Enam kecamatan yang diterjang banjir adalah Kecamatan Masamba, Sabbang, Baebunta, Baebunta Selatan, Malangke, dan Malangke Barat. Di wilayah ini, tinggi timbunan material berkisar 1-4 meter. Material berupa bebatuan, pasir, tanah, hingga kayu gelondongan.
Suhu muka laut
Prakirawan BMKG Makassar, Esti Kristanti, mengatakan, kejadian hujan lebat di wilayah Luwu Utara dipengaruhi oleh suhu muka laut yang hangat di Teluk Bone. Selain itu, juga terdapat daerah belokan angin (konvergensi) di wilayah Sulawesi bagian tengah yang memicu pertumbuhan awan konvektif atau kumulonimbus yang mengakibatkan terjadinya hujan lebat.

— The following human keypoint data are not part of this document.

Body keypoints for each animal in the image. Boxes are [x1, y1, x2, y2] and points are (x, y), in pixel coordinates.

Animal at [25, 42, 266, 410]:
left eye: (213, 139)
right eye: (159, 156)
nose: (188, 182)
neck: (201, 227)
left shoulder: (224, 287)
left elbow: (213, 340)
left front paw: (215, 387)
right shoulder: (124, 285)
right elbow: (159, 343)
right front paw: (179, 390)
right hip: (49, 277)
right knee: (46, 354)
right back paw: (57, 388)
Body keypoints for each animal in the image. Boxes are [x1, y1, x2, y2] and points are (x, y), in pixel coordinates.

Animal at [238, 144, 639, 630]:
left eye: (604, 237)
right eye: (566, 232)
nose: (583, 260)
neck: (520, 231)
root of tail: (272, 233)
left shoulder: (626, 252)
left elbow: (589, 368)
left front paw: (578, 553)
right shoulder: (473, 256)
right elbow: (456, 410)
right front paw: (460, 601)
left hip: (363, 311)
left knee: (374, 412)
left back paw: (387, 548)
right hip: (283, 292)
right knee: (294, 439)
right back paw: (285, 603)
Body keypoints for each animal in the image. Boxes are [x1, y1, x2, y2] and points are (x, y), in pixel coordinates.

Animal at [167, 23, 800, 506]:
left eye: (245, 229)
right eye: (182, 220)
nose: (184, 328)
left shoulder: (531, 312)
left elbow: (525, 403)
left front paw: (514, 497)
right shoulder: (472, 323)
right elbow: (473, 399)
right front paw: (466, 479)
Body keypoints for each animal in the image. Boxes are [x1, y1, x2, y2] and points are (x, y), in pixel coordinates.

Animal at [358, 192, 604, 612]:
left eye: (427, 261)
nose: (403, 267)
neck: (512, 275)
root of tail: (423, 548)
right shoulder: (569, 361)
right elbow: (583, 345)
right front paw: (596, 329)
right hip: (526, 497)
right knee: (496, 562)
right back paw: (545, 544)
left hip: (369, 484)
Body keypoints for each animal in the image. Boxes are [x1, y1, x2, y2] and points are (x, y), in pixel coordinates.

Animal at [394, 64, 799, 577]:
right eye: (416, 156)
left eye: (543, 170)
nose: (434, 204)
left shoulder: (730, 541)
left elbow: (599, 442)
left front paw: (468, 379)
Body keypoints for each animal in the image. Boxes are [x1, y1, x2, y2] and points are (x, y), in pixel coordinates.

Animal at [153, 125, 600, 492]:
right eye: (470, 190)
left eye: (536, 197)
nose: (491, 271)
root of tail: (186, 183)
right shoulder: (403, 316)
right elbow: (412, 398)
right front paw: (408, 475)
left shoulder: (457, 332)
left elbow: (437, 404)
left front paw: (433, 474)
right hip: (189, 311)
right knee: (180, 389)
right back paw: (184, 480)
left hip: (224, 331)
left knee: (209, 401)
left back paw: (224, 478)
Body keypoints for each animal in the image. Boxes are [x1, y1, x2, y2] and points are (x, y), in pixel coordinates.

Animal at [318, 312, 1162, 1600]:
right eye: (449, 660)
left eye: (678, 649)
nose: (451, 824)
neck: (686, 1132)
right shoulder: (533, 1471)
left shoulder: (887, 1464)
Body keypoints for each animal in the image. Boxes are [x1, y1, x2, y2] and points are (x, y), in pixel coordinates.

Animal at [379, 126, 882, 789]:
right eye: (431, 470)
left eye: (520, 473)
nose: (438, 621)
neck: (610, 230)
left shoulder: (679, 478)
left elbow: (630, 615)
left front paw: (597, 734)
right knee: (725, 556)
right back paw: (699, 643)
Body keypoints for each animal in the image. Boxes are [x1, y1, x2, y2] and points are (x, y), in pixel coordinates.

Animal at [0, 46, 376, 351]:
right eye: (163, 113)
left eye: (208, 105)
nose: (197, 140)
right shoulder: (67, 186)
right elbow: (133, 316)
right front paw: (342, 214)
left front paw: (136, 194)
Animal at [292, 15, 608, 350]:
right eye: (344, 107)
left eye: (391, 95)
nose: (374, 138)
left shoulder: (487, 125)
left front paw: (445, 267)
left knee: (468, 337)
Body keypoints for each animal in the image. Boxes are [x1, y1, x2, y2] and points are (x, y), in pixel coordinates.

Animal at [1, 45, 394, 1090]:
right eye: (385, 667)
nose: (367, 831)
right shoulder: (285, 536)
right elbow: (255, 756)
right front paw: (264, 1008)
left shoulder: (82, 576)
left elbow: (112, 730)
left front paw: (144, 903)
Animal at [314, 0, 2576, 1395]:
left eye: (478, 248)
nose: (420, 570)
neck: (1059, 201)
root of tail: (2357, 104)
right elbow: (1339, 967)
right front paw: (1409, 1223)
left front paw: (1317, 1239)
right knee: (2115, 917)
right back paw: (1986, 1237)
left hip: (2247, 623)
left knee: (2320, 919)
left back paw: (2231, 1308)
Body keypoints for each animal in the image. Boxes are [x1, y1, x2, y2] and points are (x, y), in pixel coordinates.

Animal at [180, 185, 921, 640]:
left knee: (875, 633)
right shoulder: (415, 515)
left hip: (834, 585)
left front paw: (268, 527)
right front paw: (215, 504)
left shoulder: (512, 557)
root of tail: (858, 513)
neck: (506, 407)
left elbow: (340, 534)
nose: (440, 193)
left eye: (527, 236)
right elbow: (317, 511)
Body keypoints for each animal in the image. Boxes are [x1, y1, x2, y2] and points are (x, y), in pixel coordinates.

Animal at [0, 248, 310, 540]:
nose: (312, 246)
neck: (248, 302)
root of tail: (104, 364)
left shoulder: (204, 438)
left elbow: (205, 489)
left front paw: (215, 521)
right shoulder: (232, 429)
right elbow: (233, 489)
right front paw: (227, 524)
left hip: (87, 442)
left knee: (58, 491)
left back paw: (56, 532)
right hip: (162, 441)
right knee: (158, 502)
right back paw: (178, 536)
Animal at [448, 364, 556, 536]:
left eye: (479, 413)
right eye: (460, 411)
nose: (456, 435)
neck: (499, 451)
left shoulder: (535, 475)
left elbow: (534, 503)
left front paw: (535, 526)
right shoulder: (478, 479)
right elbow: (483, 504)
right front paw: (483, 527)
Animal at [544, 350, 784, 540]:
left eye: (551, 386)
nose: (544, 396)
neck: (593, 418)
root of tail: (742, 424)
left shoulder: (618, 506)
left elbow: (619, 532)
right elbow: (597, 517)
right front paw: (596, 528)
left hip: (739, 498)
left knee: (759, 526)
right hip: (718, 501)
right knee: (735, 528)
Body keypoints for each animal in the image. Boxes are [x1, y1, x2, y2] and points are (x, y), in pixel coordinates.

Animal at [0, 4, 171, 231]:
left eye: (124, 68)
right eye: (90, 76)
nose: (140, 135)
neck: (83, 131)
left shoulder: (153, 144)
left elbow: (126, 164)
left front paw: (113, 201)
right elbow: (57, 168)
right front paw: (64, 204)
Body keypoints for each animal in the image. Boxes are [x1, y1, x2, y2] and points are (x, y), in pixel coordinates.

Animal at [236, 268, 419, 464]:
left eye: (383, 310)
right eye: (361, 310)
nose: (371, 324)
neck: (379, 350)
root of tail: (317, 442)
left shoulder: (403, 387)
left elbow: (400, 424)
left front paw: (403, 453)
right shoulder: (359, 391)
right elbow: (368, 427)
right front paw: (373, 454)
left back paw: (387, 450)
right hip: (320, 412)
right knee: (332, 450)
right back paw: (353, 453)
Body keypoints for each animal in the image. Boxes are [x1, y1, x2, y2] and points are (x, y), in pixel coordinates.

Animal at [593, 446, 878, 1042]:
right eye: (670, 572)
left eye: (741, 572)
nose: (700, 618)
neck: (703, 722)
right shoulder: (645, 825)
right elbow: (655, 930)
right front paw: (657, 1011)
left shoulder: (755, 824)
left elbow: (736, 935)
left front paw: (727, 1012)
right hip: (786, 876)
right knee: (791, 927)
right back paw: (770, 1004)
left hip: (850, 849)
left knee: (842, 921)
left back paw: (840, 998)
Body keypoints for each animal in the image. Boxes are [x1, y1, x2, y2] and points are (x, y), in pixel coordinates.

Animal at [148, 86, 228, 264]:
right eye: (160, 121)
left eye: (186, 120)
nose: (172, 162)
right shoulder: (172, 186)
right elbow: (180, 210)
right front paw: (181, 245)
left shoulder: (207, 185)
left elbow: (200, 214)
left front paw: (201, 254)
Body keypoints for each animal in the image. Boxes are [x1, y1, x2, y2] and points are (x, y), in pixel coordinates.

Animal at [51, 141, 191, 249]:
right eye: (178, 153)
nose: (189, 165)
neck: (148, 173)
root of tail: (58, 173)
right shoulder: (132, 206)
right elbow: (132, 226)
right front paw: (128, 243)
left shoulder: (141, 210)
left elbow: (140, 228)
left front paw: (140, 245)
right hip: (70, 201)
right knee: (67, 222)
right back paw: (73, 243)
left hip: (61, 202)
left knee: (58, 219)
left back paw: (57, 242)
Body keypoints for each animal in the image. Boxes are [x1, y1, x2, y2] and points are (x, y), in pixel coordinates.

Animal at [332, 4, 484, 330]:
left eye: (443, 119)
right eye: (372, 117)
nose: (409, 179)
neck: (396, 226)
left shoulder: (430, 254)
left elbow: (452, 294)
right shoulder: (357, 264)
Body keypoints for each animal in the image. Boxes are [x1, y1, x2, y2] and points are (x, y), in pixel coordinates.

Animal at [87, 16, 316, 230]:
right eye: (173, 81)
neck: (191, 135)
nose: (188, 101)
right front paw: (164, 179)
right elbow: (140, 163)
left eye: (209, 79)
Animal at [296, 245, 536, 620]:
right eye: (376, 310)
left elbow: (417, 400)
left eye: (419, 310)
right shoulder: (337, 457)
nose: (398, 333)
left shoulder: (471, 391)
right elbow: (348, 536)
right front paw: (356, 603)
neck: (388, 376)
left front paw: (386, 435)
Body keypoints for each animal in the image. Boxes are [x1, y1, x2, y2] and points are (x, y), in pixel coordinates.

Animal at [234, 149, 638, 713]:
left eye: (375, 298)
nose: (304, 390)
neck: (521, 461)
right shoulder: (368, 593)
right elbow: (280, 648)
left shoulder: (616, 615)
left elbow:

”Berdasarkan analisis citra satelit BMKG, pertumbuhan awan konvektif terjadi di wilayah Sulawesi Tengah dan bergerak ke Luwu Timur dan Luwu Utara. Curah hujan yang cukup tinggi terkonsentrasi di wilayah hulu Luwu Timur,” kata Esti.
Trkait bencana banjir bandang ini, hingga Rabu tim SAR gabungan telah mengevakuasi 21 korban meninggal. Pencarian terus dilakukan untuk mencari warga yang dilaporkan hilang oleh keluarganya.
Data sementara yang dilansir BPBD Luwu Utara juga menyebut puluhan ribu warga kini mengungsi. Lebih dari 200 rumah tertimbun material sisa banjir bandang dan sebagian lain tersapu banjir.